» EXTRAIT DE PAGE
______________________________

Cette éva­lua­tion est la néga­tion même du tra­vail en équipe : elle ren­voie à cha­cun la res­pon­sa­bi­li­té (voire la culpa­bi­li­té) indi­vi­duelle de ses réus­sites (si tant est qu’elles soient mesu­rables) et de ses échecs. On ima­gine la tête des équipes quand cer­tains auront acquis plus de mois d’ancienneté que d’autres après des entre­tiens que l’on peut craindre arbi­traires. La réus­site ne rési­de­ra plus que dans un devoir d’obéissance à des objec­tifs assi­gnés qui répon­dront rare­ment à des pro­jets pen­sés pour le tra­vail à effec­tuer direc­te­ment ou indi­rec­te­ment auprès des élèves.

Stress, angoisse, flicage, individualisme renforcé, …

Ne nous y trom­pons pas, l’entretien d’évaluation ne nous appor­te­ra rien, si ce n’est un moment pri­vi­lé­gié de stress et d’angoisse qui peuvent même induire cer­tains com­por­te­ments comme la déla­tion envers cer­tains col­lègues. Qu’elle soit indi­vi­duelle ou col­lec­tive, cette éva­lua­tion des per­sonnes n’améliore en rien la qua­li­té du tra­vail. Ce sont des pro­jets que nous pou­vons vali­der ou inva­li­der et pour les­quels nous pou­vons remettre en ques­tion nos pra­tiques à condi­tion que le cadre de tra­vail le per­mette. C’est à dire en pou­vant expri­mer ses dif­fi­cul­tés sans que cela n’ait de consé­quences sur un avan­ce­ment ou une appré­cia­tion qui res­te­ra sub­jec­tive puisqu’elle dépend de l’évaluateur. Ce nou­vel entre­tien indi­vi­duel est une pierre sup­plé­men­taire à l’entreprise de fli­cage et d’infantilisation que l’éducation subit depuis ces der­nières années. C’est un véri­table « sys­tème qua­li­té » qui est mis en place autour de nous, rédui­sant l’éducation à un ramas­sis de chiffres pseu­do ana­ly­tiques.

______________________________

» DONNÉES FOURNIES
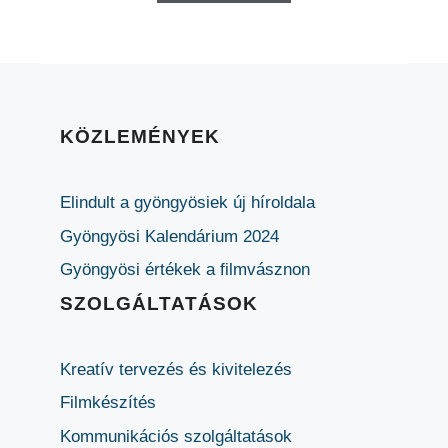
KÖZLEMÉNYEK
Elindult a gyöngyösiek új híroldala
Gyöngyösi Kalendárium 2024
Gyöngyösi értékek a filmvásznon
SZOLGÁLTATÁSOK
Kreatív tervezés és kivitelezés
Filmkészítés
Kommunikációs szolgáltatások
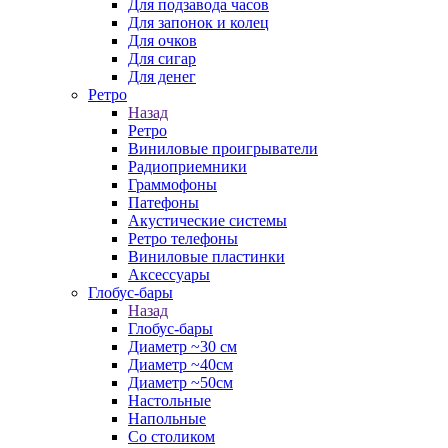
Для подзавода часов
Для запонок и колец
Для очков
Для сигар
Для денег
Ретро
Назад
Ретро
Виниловые проигрыватели
Радиоприемники
Граммофоны
Патефоны
Акустические системы
Ретро телефоны
Виниловые пластинки
Аксессуары
Глобус-бары
Назад
Глобус-бары
Диаметр ~30 см
Диаметр ~40см
Диаметр ~50см
Настольные
Напольные
Со столиком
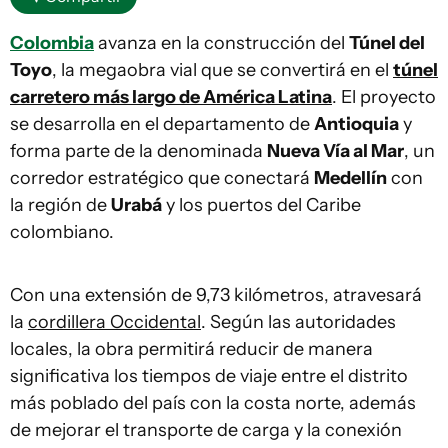
Colombia
avanza en la construcción del
Túnel del
Toyo
, la megaobra vial que se convertirá en el
túnel
carretero más largo de América Latina
. El proyecto
se desarrolla en el departamento de
Antioquia
y
forma parte de la denominada
Nueva Vía al Mar
, un
corredor estratégico que conectará
Medellín
con
la región de
Urabá
y los puertos del Caribe
colombiano.
Con una extensión de 9,73 kilómetros, atravesará
la
cordillera Occidental
. Según las autoridades
locales, la obra permitirá reducir de manera
significativa los tiempos de viaje entre el distrito
más poblado del país con la costa norte, además
de mejorar el transporte de carga y la conexión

______________________________

» CONSIGNE 1
Dressez la liste des termes énumérés dans l'intertitre qui sépare les deux paragraphes de l'extrait sur l'entretien d'évaluation.
» CONSIGNE 2
Recopiez tout le passage de l'extrait sur l'entretien d'évaluation, depuis « Cette éva­lua­tion est » jusqu'à « auprès des élèves. ».
Les données proviennent d'une autre source.

» RÉPONSE 1
Stress
angoisse
flicage
individualisme renforcé

» RÉPONSE 2
Cette éva­lua­tion est la néga­tion même du tra­vail en équipe : elle ren­voie à cha­cun la res­pon­sa­bi­li­té (voire la culpa­bi­li­té) indi­vi­duelle de ses réus­sites (si tant est qu’elles soient mesu­rables) et de ses échecs. On ima­gine la tête des équipes quand cer­tains auront acquis plus de mois d’ancienneté que d’autres après des entre­tiens que l’on peut craindre arbi­traires. La réus­site ne rési­de­ra plus que dans un devoir d’obéissance à des objec­tifs assi­gnés qui répon­dront rare­ment à des pro­jets pen­sés pour le tra­vail à effec­tuer direc­te­ment ou indi­rec­te­ment auprès des élèves.